──────── Document text

The U.S. has some of the safest drinking water in the world. But it’s not perfect. Almost $10 billion in federal funding has been earmarked in the last two years to protect the nation’s waters, including almost doubling the size of the Environmental Protection Agency’s 2010 Drinking Water State Revolving Fund, targeted to smaller public water systems. "Most health-based violations occur in these smaller systems," says Steve Heare, director of the agency’s Drinking Water Protection Division. Either they don’t have enough trained operators or they lack the rate base to keep their facilities up to speed, he explains.
Large public water systems aren’t immune, but they tend to have more resources to fix problems. Violations occur when water contains too much of one or more of the 91 contaminants, or groups of contaminants, regulated under the Safe Drinking Water Act. Water systems don’t test for many other substances, including pharmaceuticals and some petrochemicals, because they’re not covered by the act.
Some states have used the authority given to them by the act to enact tougher laws. California and New York, for example, both regulate MTBE, a fuel additive and potential human carcinogen. The EPA has added MTBE to its contaminant-candidate list, but its risk assessment of MTBE has been unusually difficult. Still, critics point out that no new contaminants have been added to the Safe Drinking Water Act since a 1996 provision called for a continuous five- to six-year review. The EPA stands behind the process. "There are a host of concerns out there," says Eric Burneson, chief of targeting and analysis for the Office of Ground Water and Drinking Water. "Some of them we have a handle on and some we’re still pulling the science together to understand what constitutes a real public health threat."

────────────────
──────── Dataset

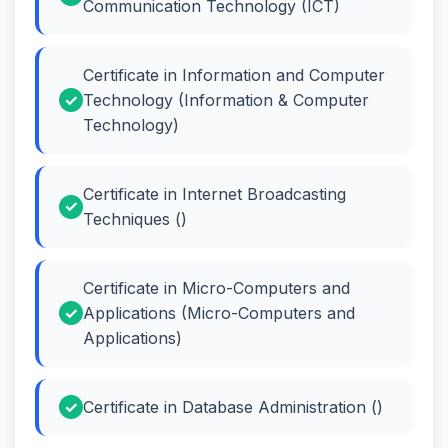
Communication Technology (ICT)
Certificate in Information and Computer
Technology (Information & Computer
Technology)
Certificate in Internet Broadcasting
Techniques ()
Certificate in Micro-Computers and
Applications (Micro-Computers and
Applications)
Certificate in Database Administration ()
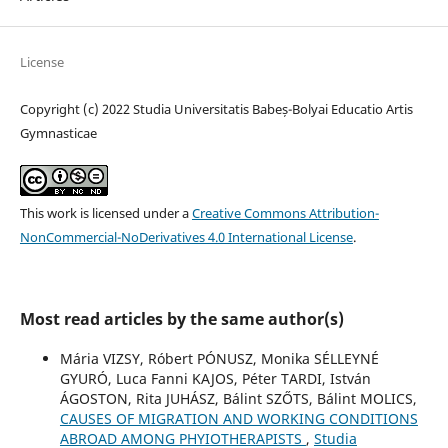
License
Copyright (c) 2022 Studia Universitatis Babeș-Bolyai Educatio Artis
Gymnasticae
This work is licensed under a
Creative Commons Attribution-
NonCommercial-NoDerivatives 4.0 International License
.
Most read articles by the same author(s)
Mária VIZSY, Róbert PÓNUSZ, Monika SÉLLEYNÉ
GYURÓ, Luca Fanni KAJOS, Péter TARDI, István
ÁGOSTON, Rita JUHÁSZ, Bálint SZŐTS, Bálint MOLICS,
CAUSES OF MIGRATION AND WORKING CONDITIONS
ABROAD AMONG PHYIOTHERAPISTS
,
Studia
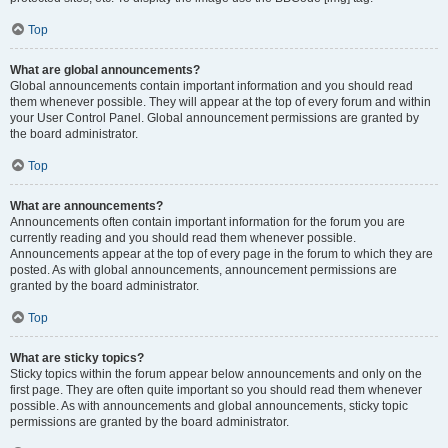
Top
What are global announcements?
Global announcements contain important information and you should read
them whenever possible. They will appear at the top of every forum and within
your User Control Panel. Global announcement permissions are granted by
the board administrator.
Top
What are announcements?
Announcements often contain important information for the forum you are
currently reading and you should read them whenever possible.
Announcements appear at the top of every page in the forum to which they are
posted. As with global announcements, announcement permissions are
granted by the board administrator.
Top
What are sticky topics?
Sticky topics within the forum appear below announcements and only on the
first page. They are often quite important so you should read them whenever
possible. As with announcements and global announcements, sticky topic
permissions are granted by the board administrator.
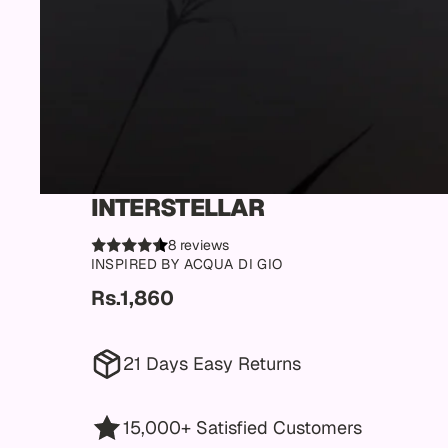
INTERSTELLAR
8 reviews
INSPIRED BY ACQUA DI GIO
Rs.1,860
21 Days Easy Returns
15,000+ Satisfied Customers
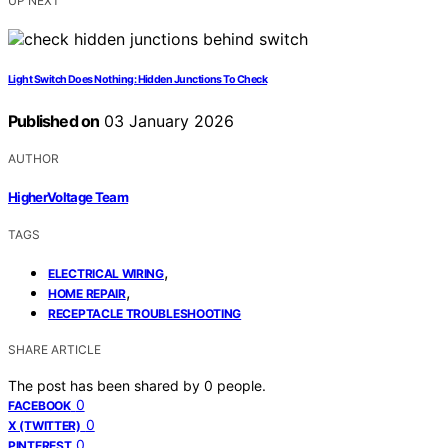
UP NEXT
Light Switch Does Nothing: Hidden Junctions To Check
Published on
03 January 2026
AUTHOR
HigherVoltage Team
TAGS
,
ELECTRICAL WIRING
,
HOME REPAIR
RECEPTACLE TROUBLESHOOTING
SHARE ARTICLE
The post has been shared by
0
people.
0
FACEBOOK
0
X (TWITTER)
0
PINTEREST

────────────────

> What to do:
**1)** Answer these questions from the text on U.S. drinking water:
(a) How many contaminants, or groups of contaminants, are regulated under the Safe Drinking Water Act?
(b) Which two states regulate MTBE?
(c) Who is the director of the Drinking Water Protection Division?
**2)** Could you write the next paragraph of the text on U.S. drinking water, picking up after its final sentence?
The stored dataset items are separate material from the drinking water text.

> Answers for this exercise:
**1)**
(a) 91
(b) California and New York
(c) Steve Heare

**2)**
The EPA can impose hefty fines on water systems that are significantly out of compliance. But given the financial strain some systems face, the agency appears more willing to dangle a carrot than brandish a stick. "As a practical matter, many systems are already struggling to meet the regulations," Heare says. "There’s a cost to treatment and monitoring."
Even if the water coming out of the treatment plant is clean, contaminants could get into water after it leaves the facility. That’s because millions of miles of distribution pipe are nearing their end of life. And household plumbing remains a main cause of lead contamination in homes built before 1986.
The bottom line? A point-of-use filter makes sense if you’re worried about contaminants. And even if you’re not, a filter can improve taste, odor, and clarity.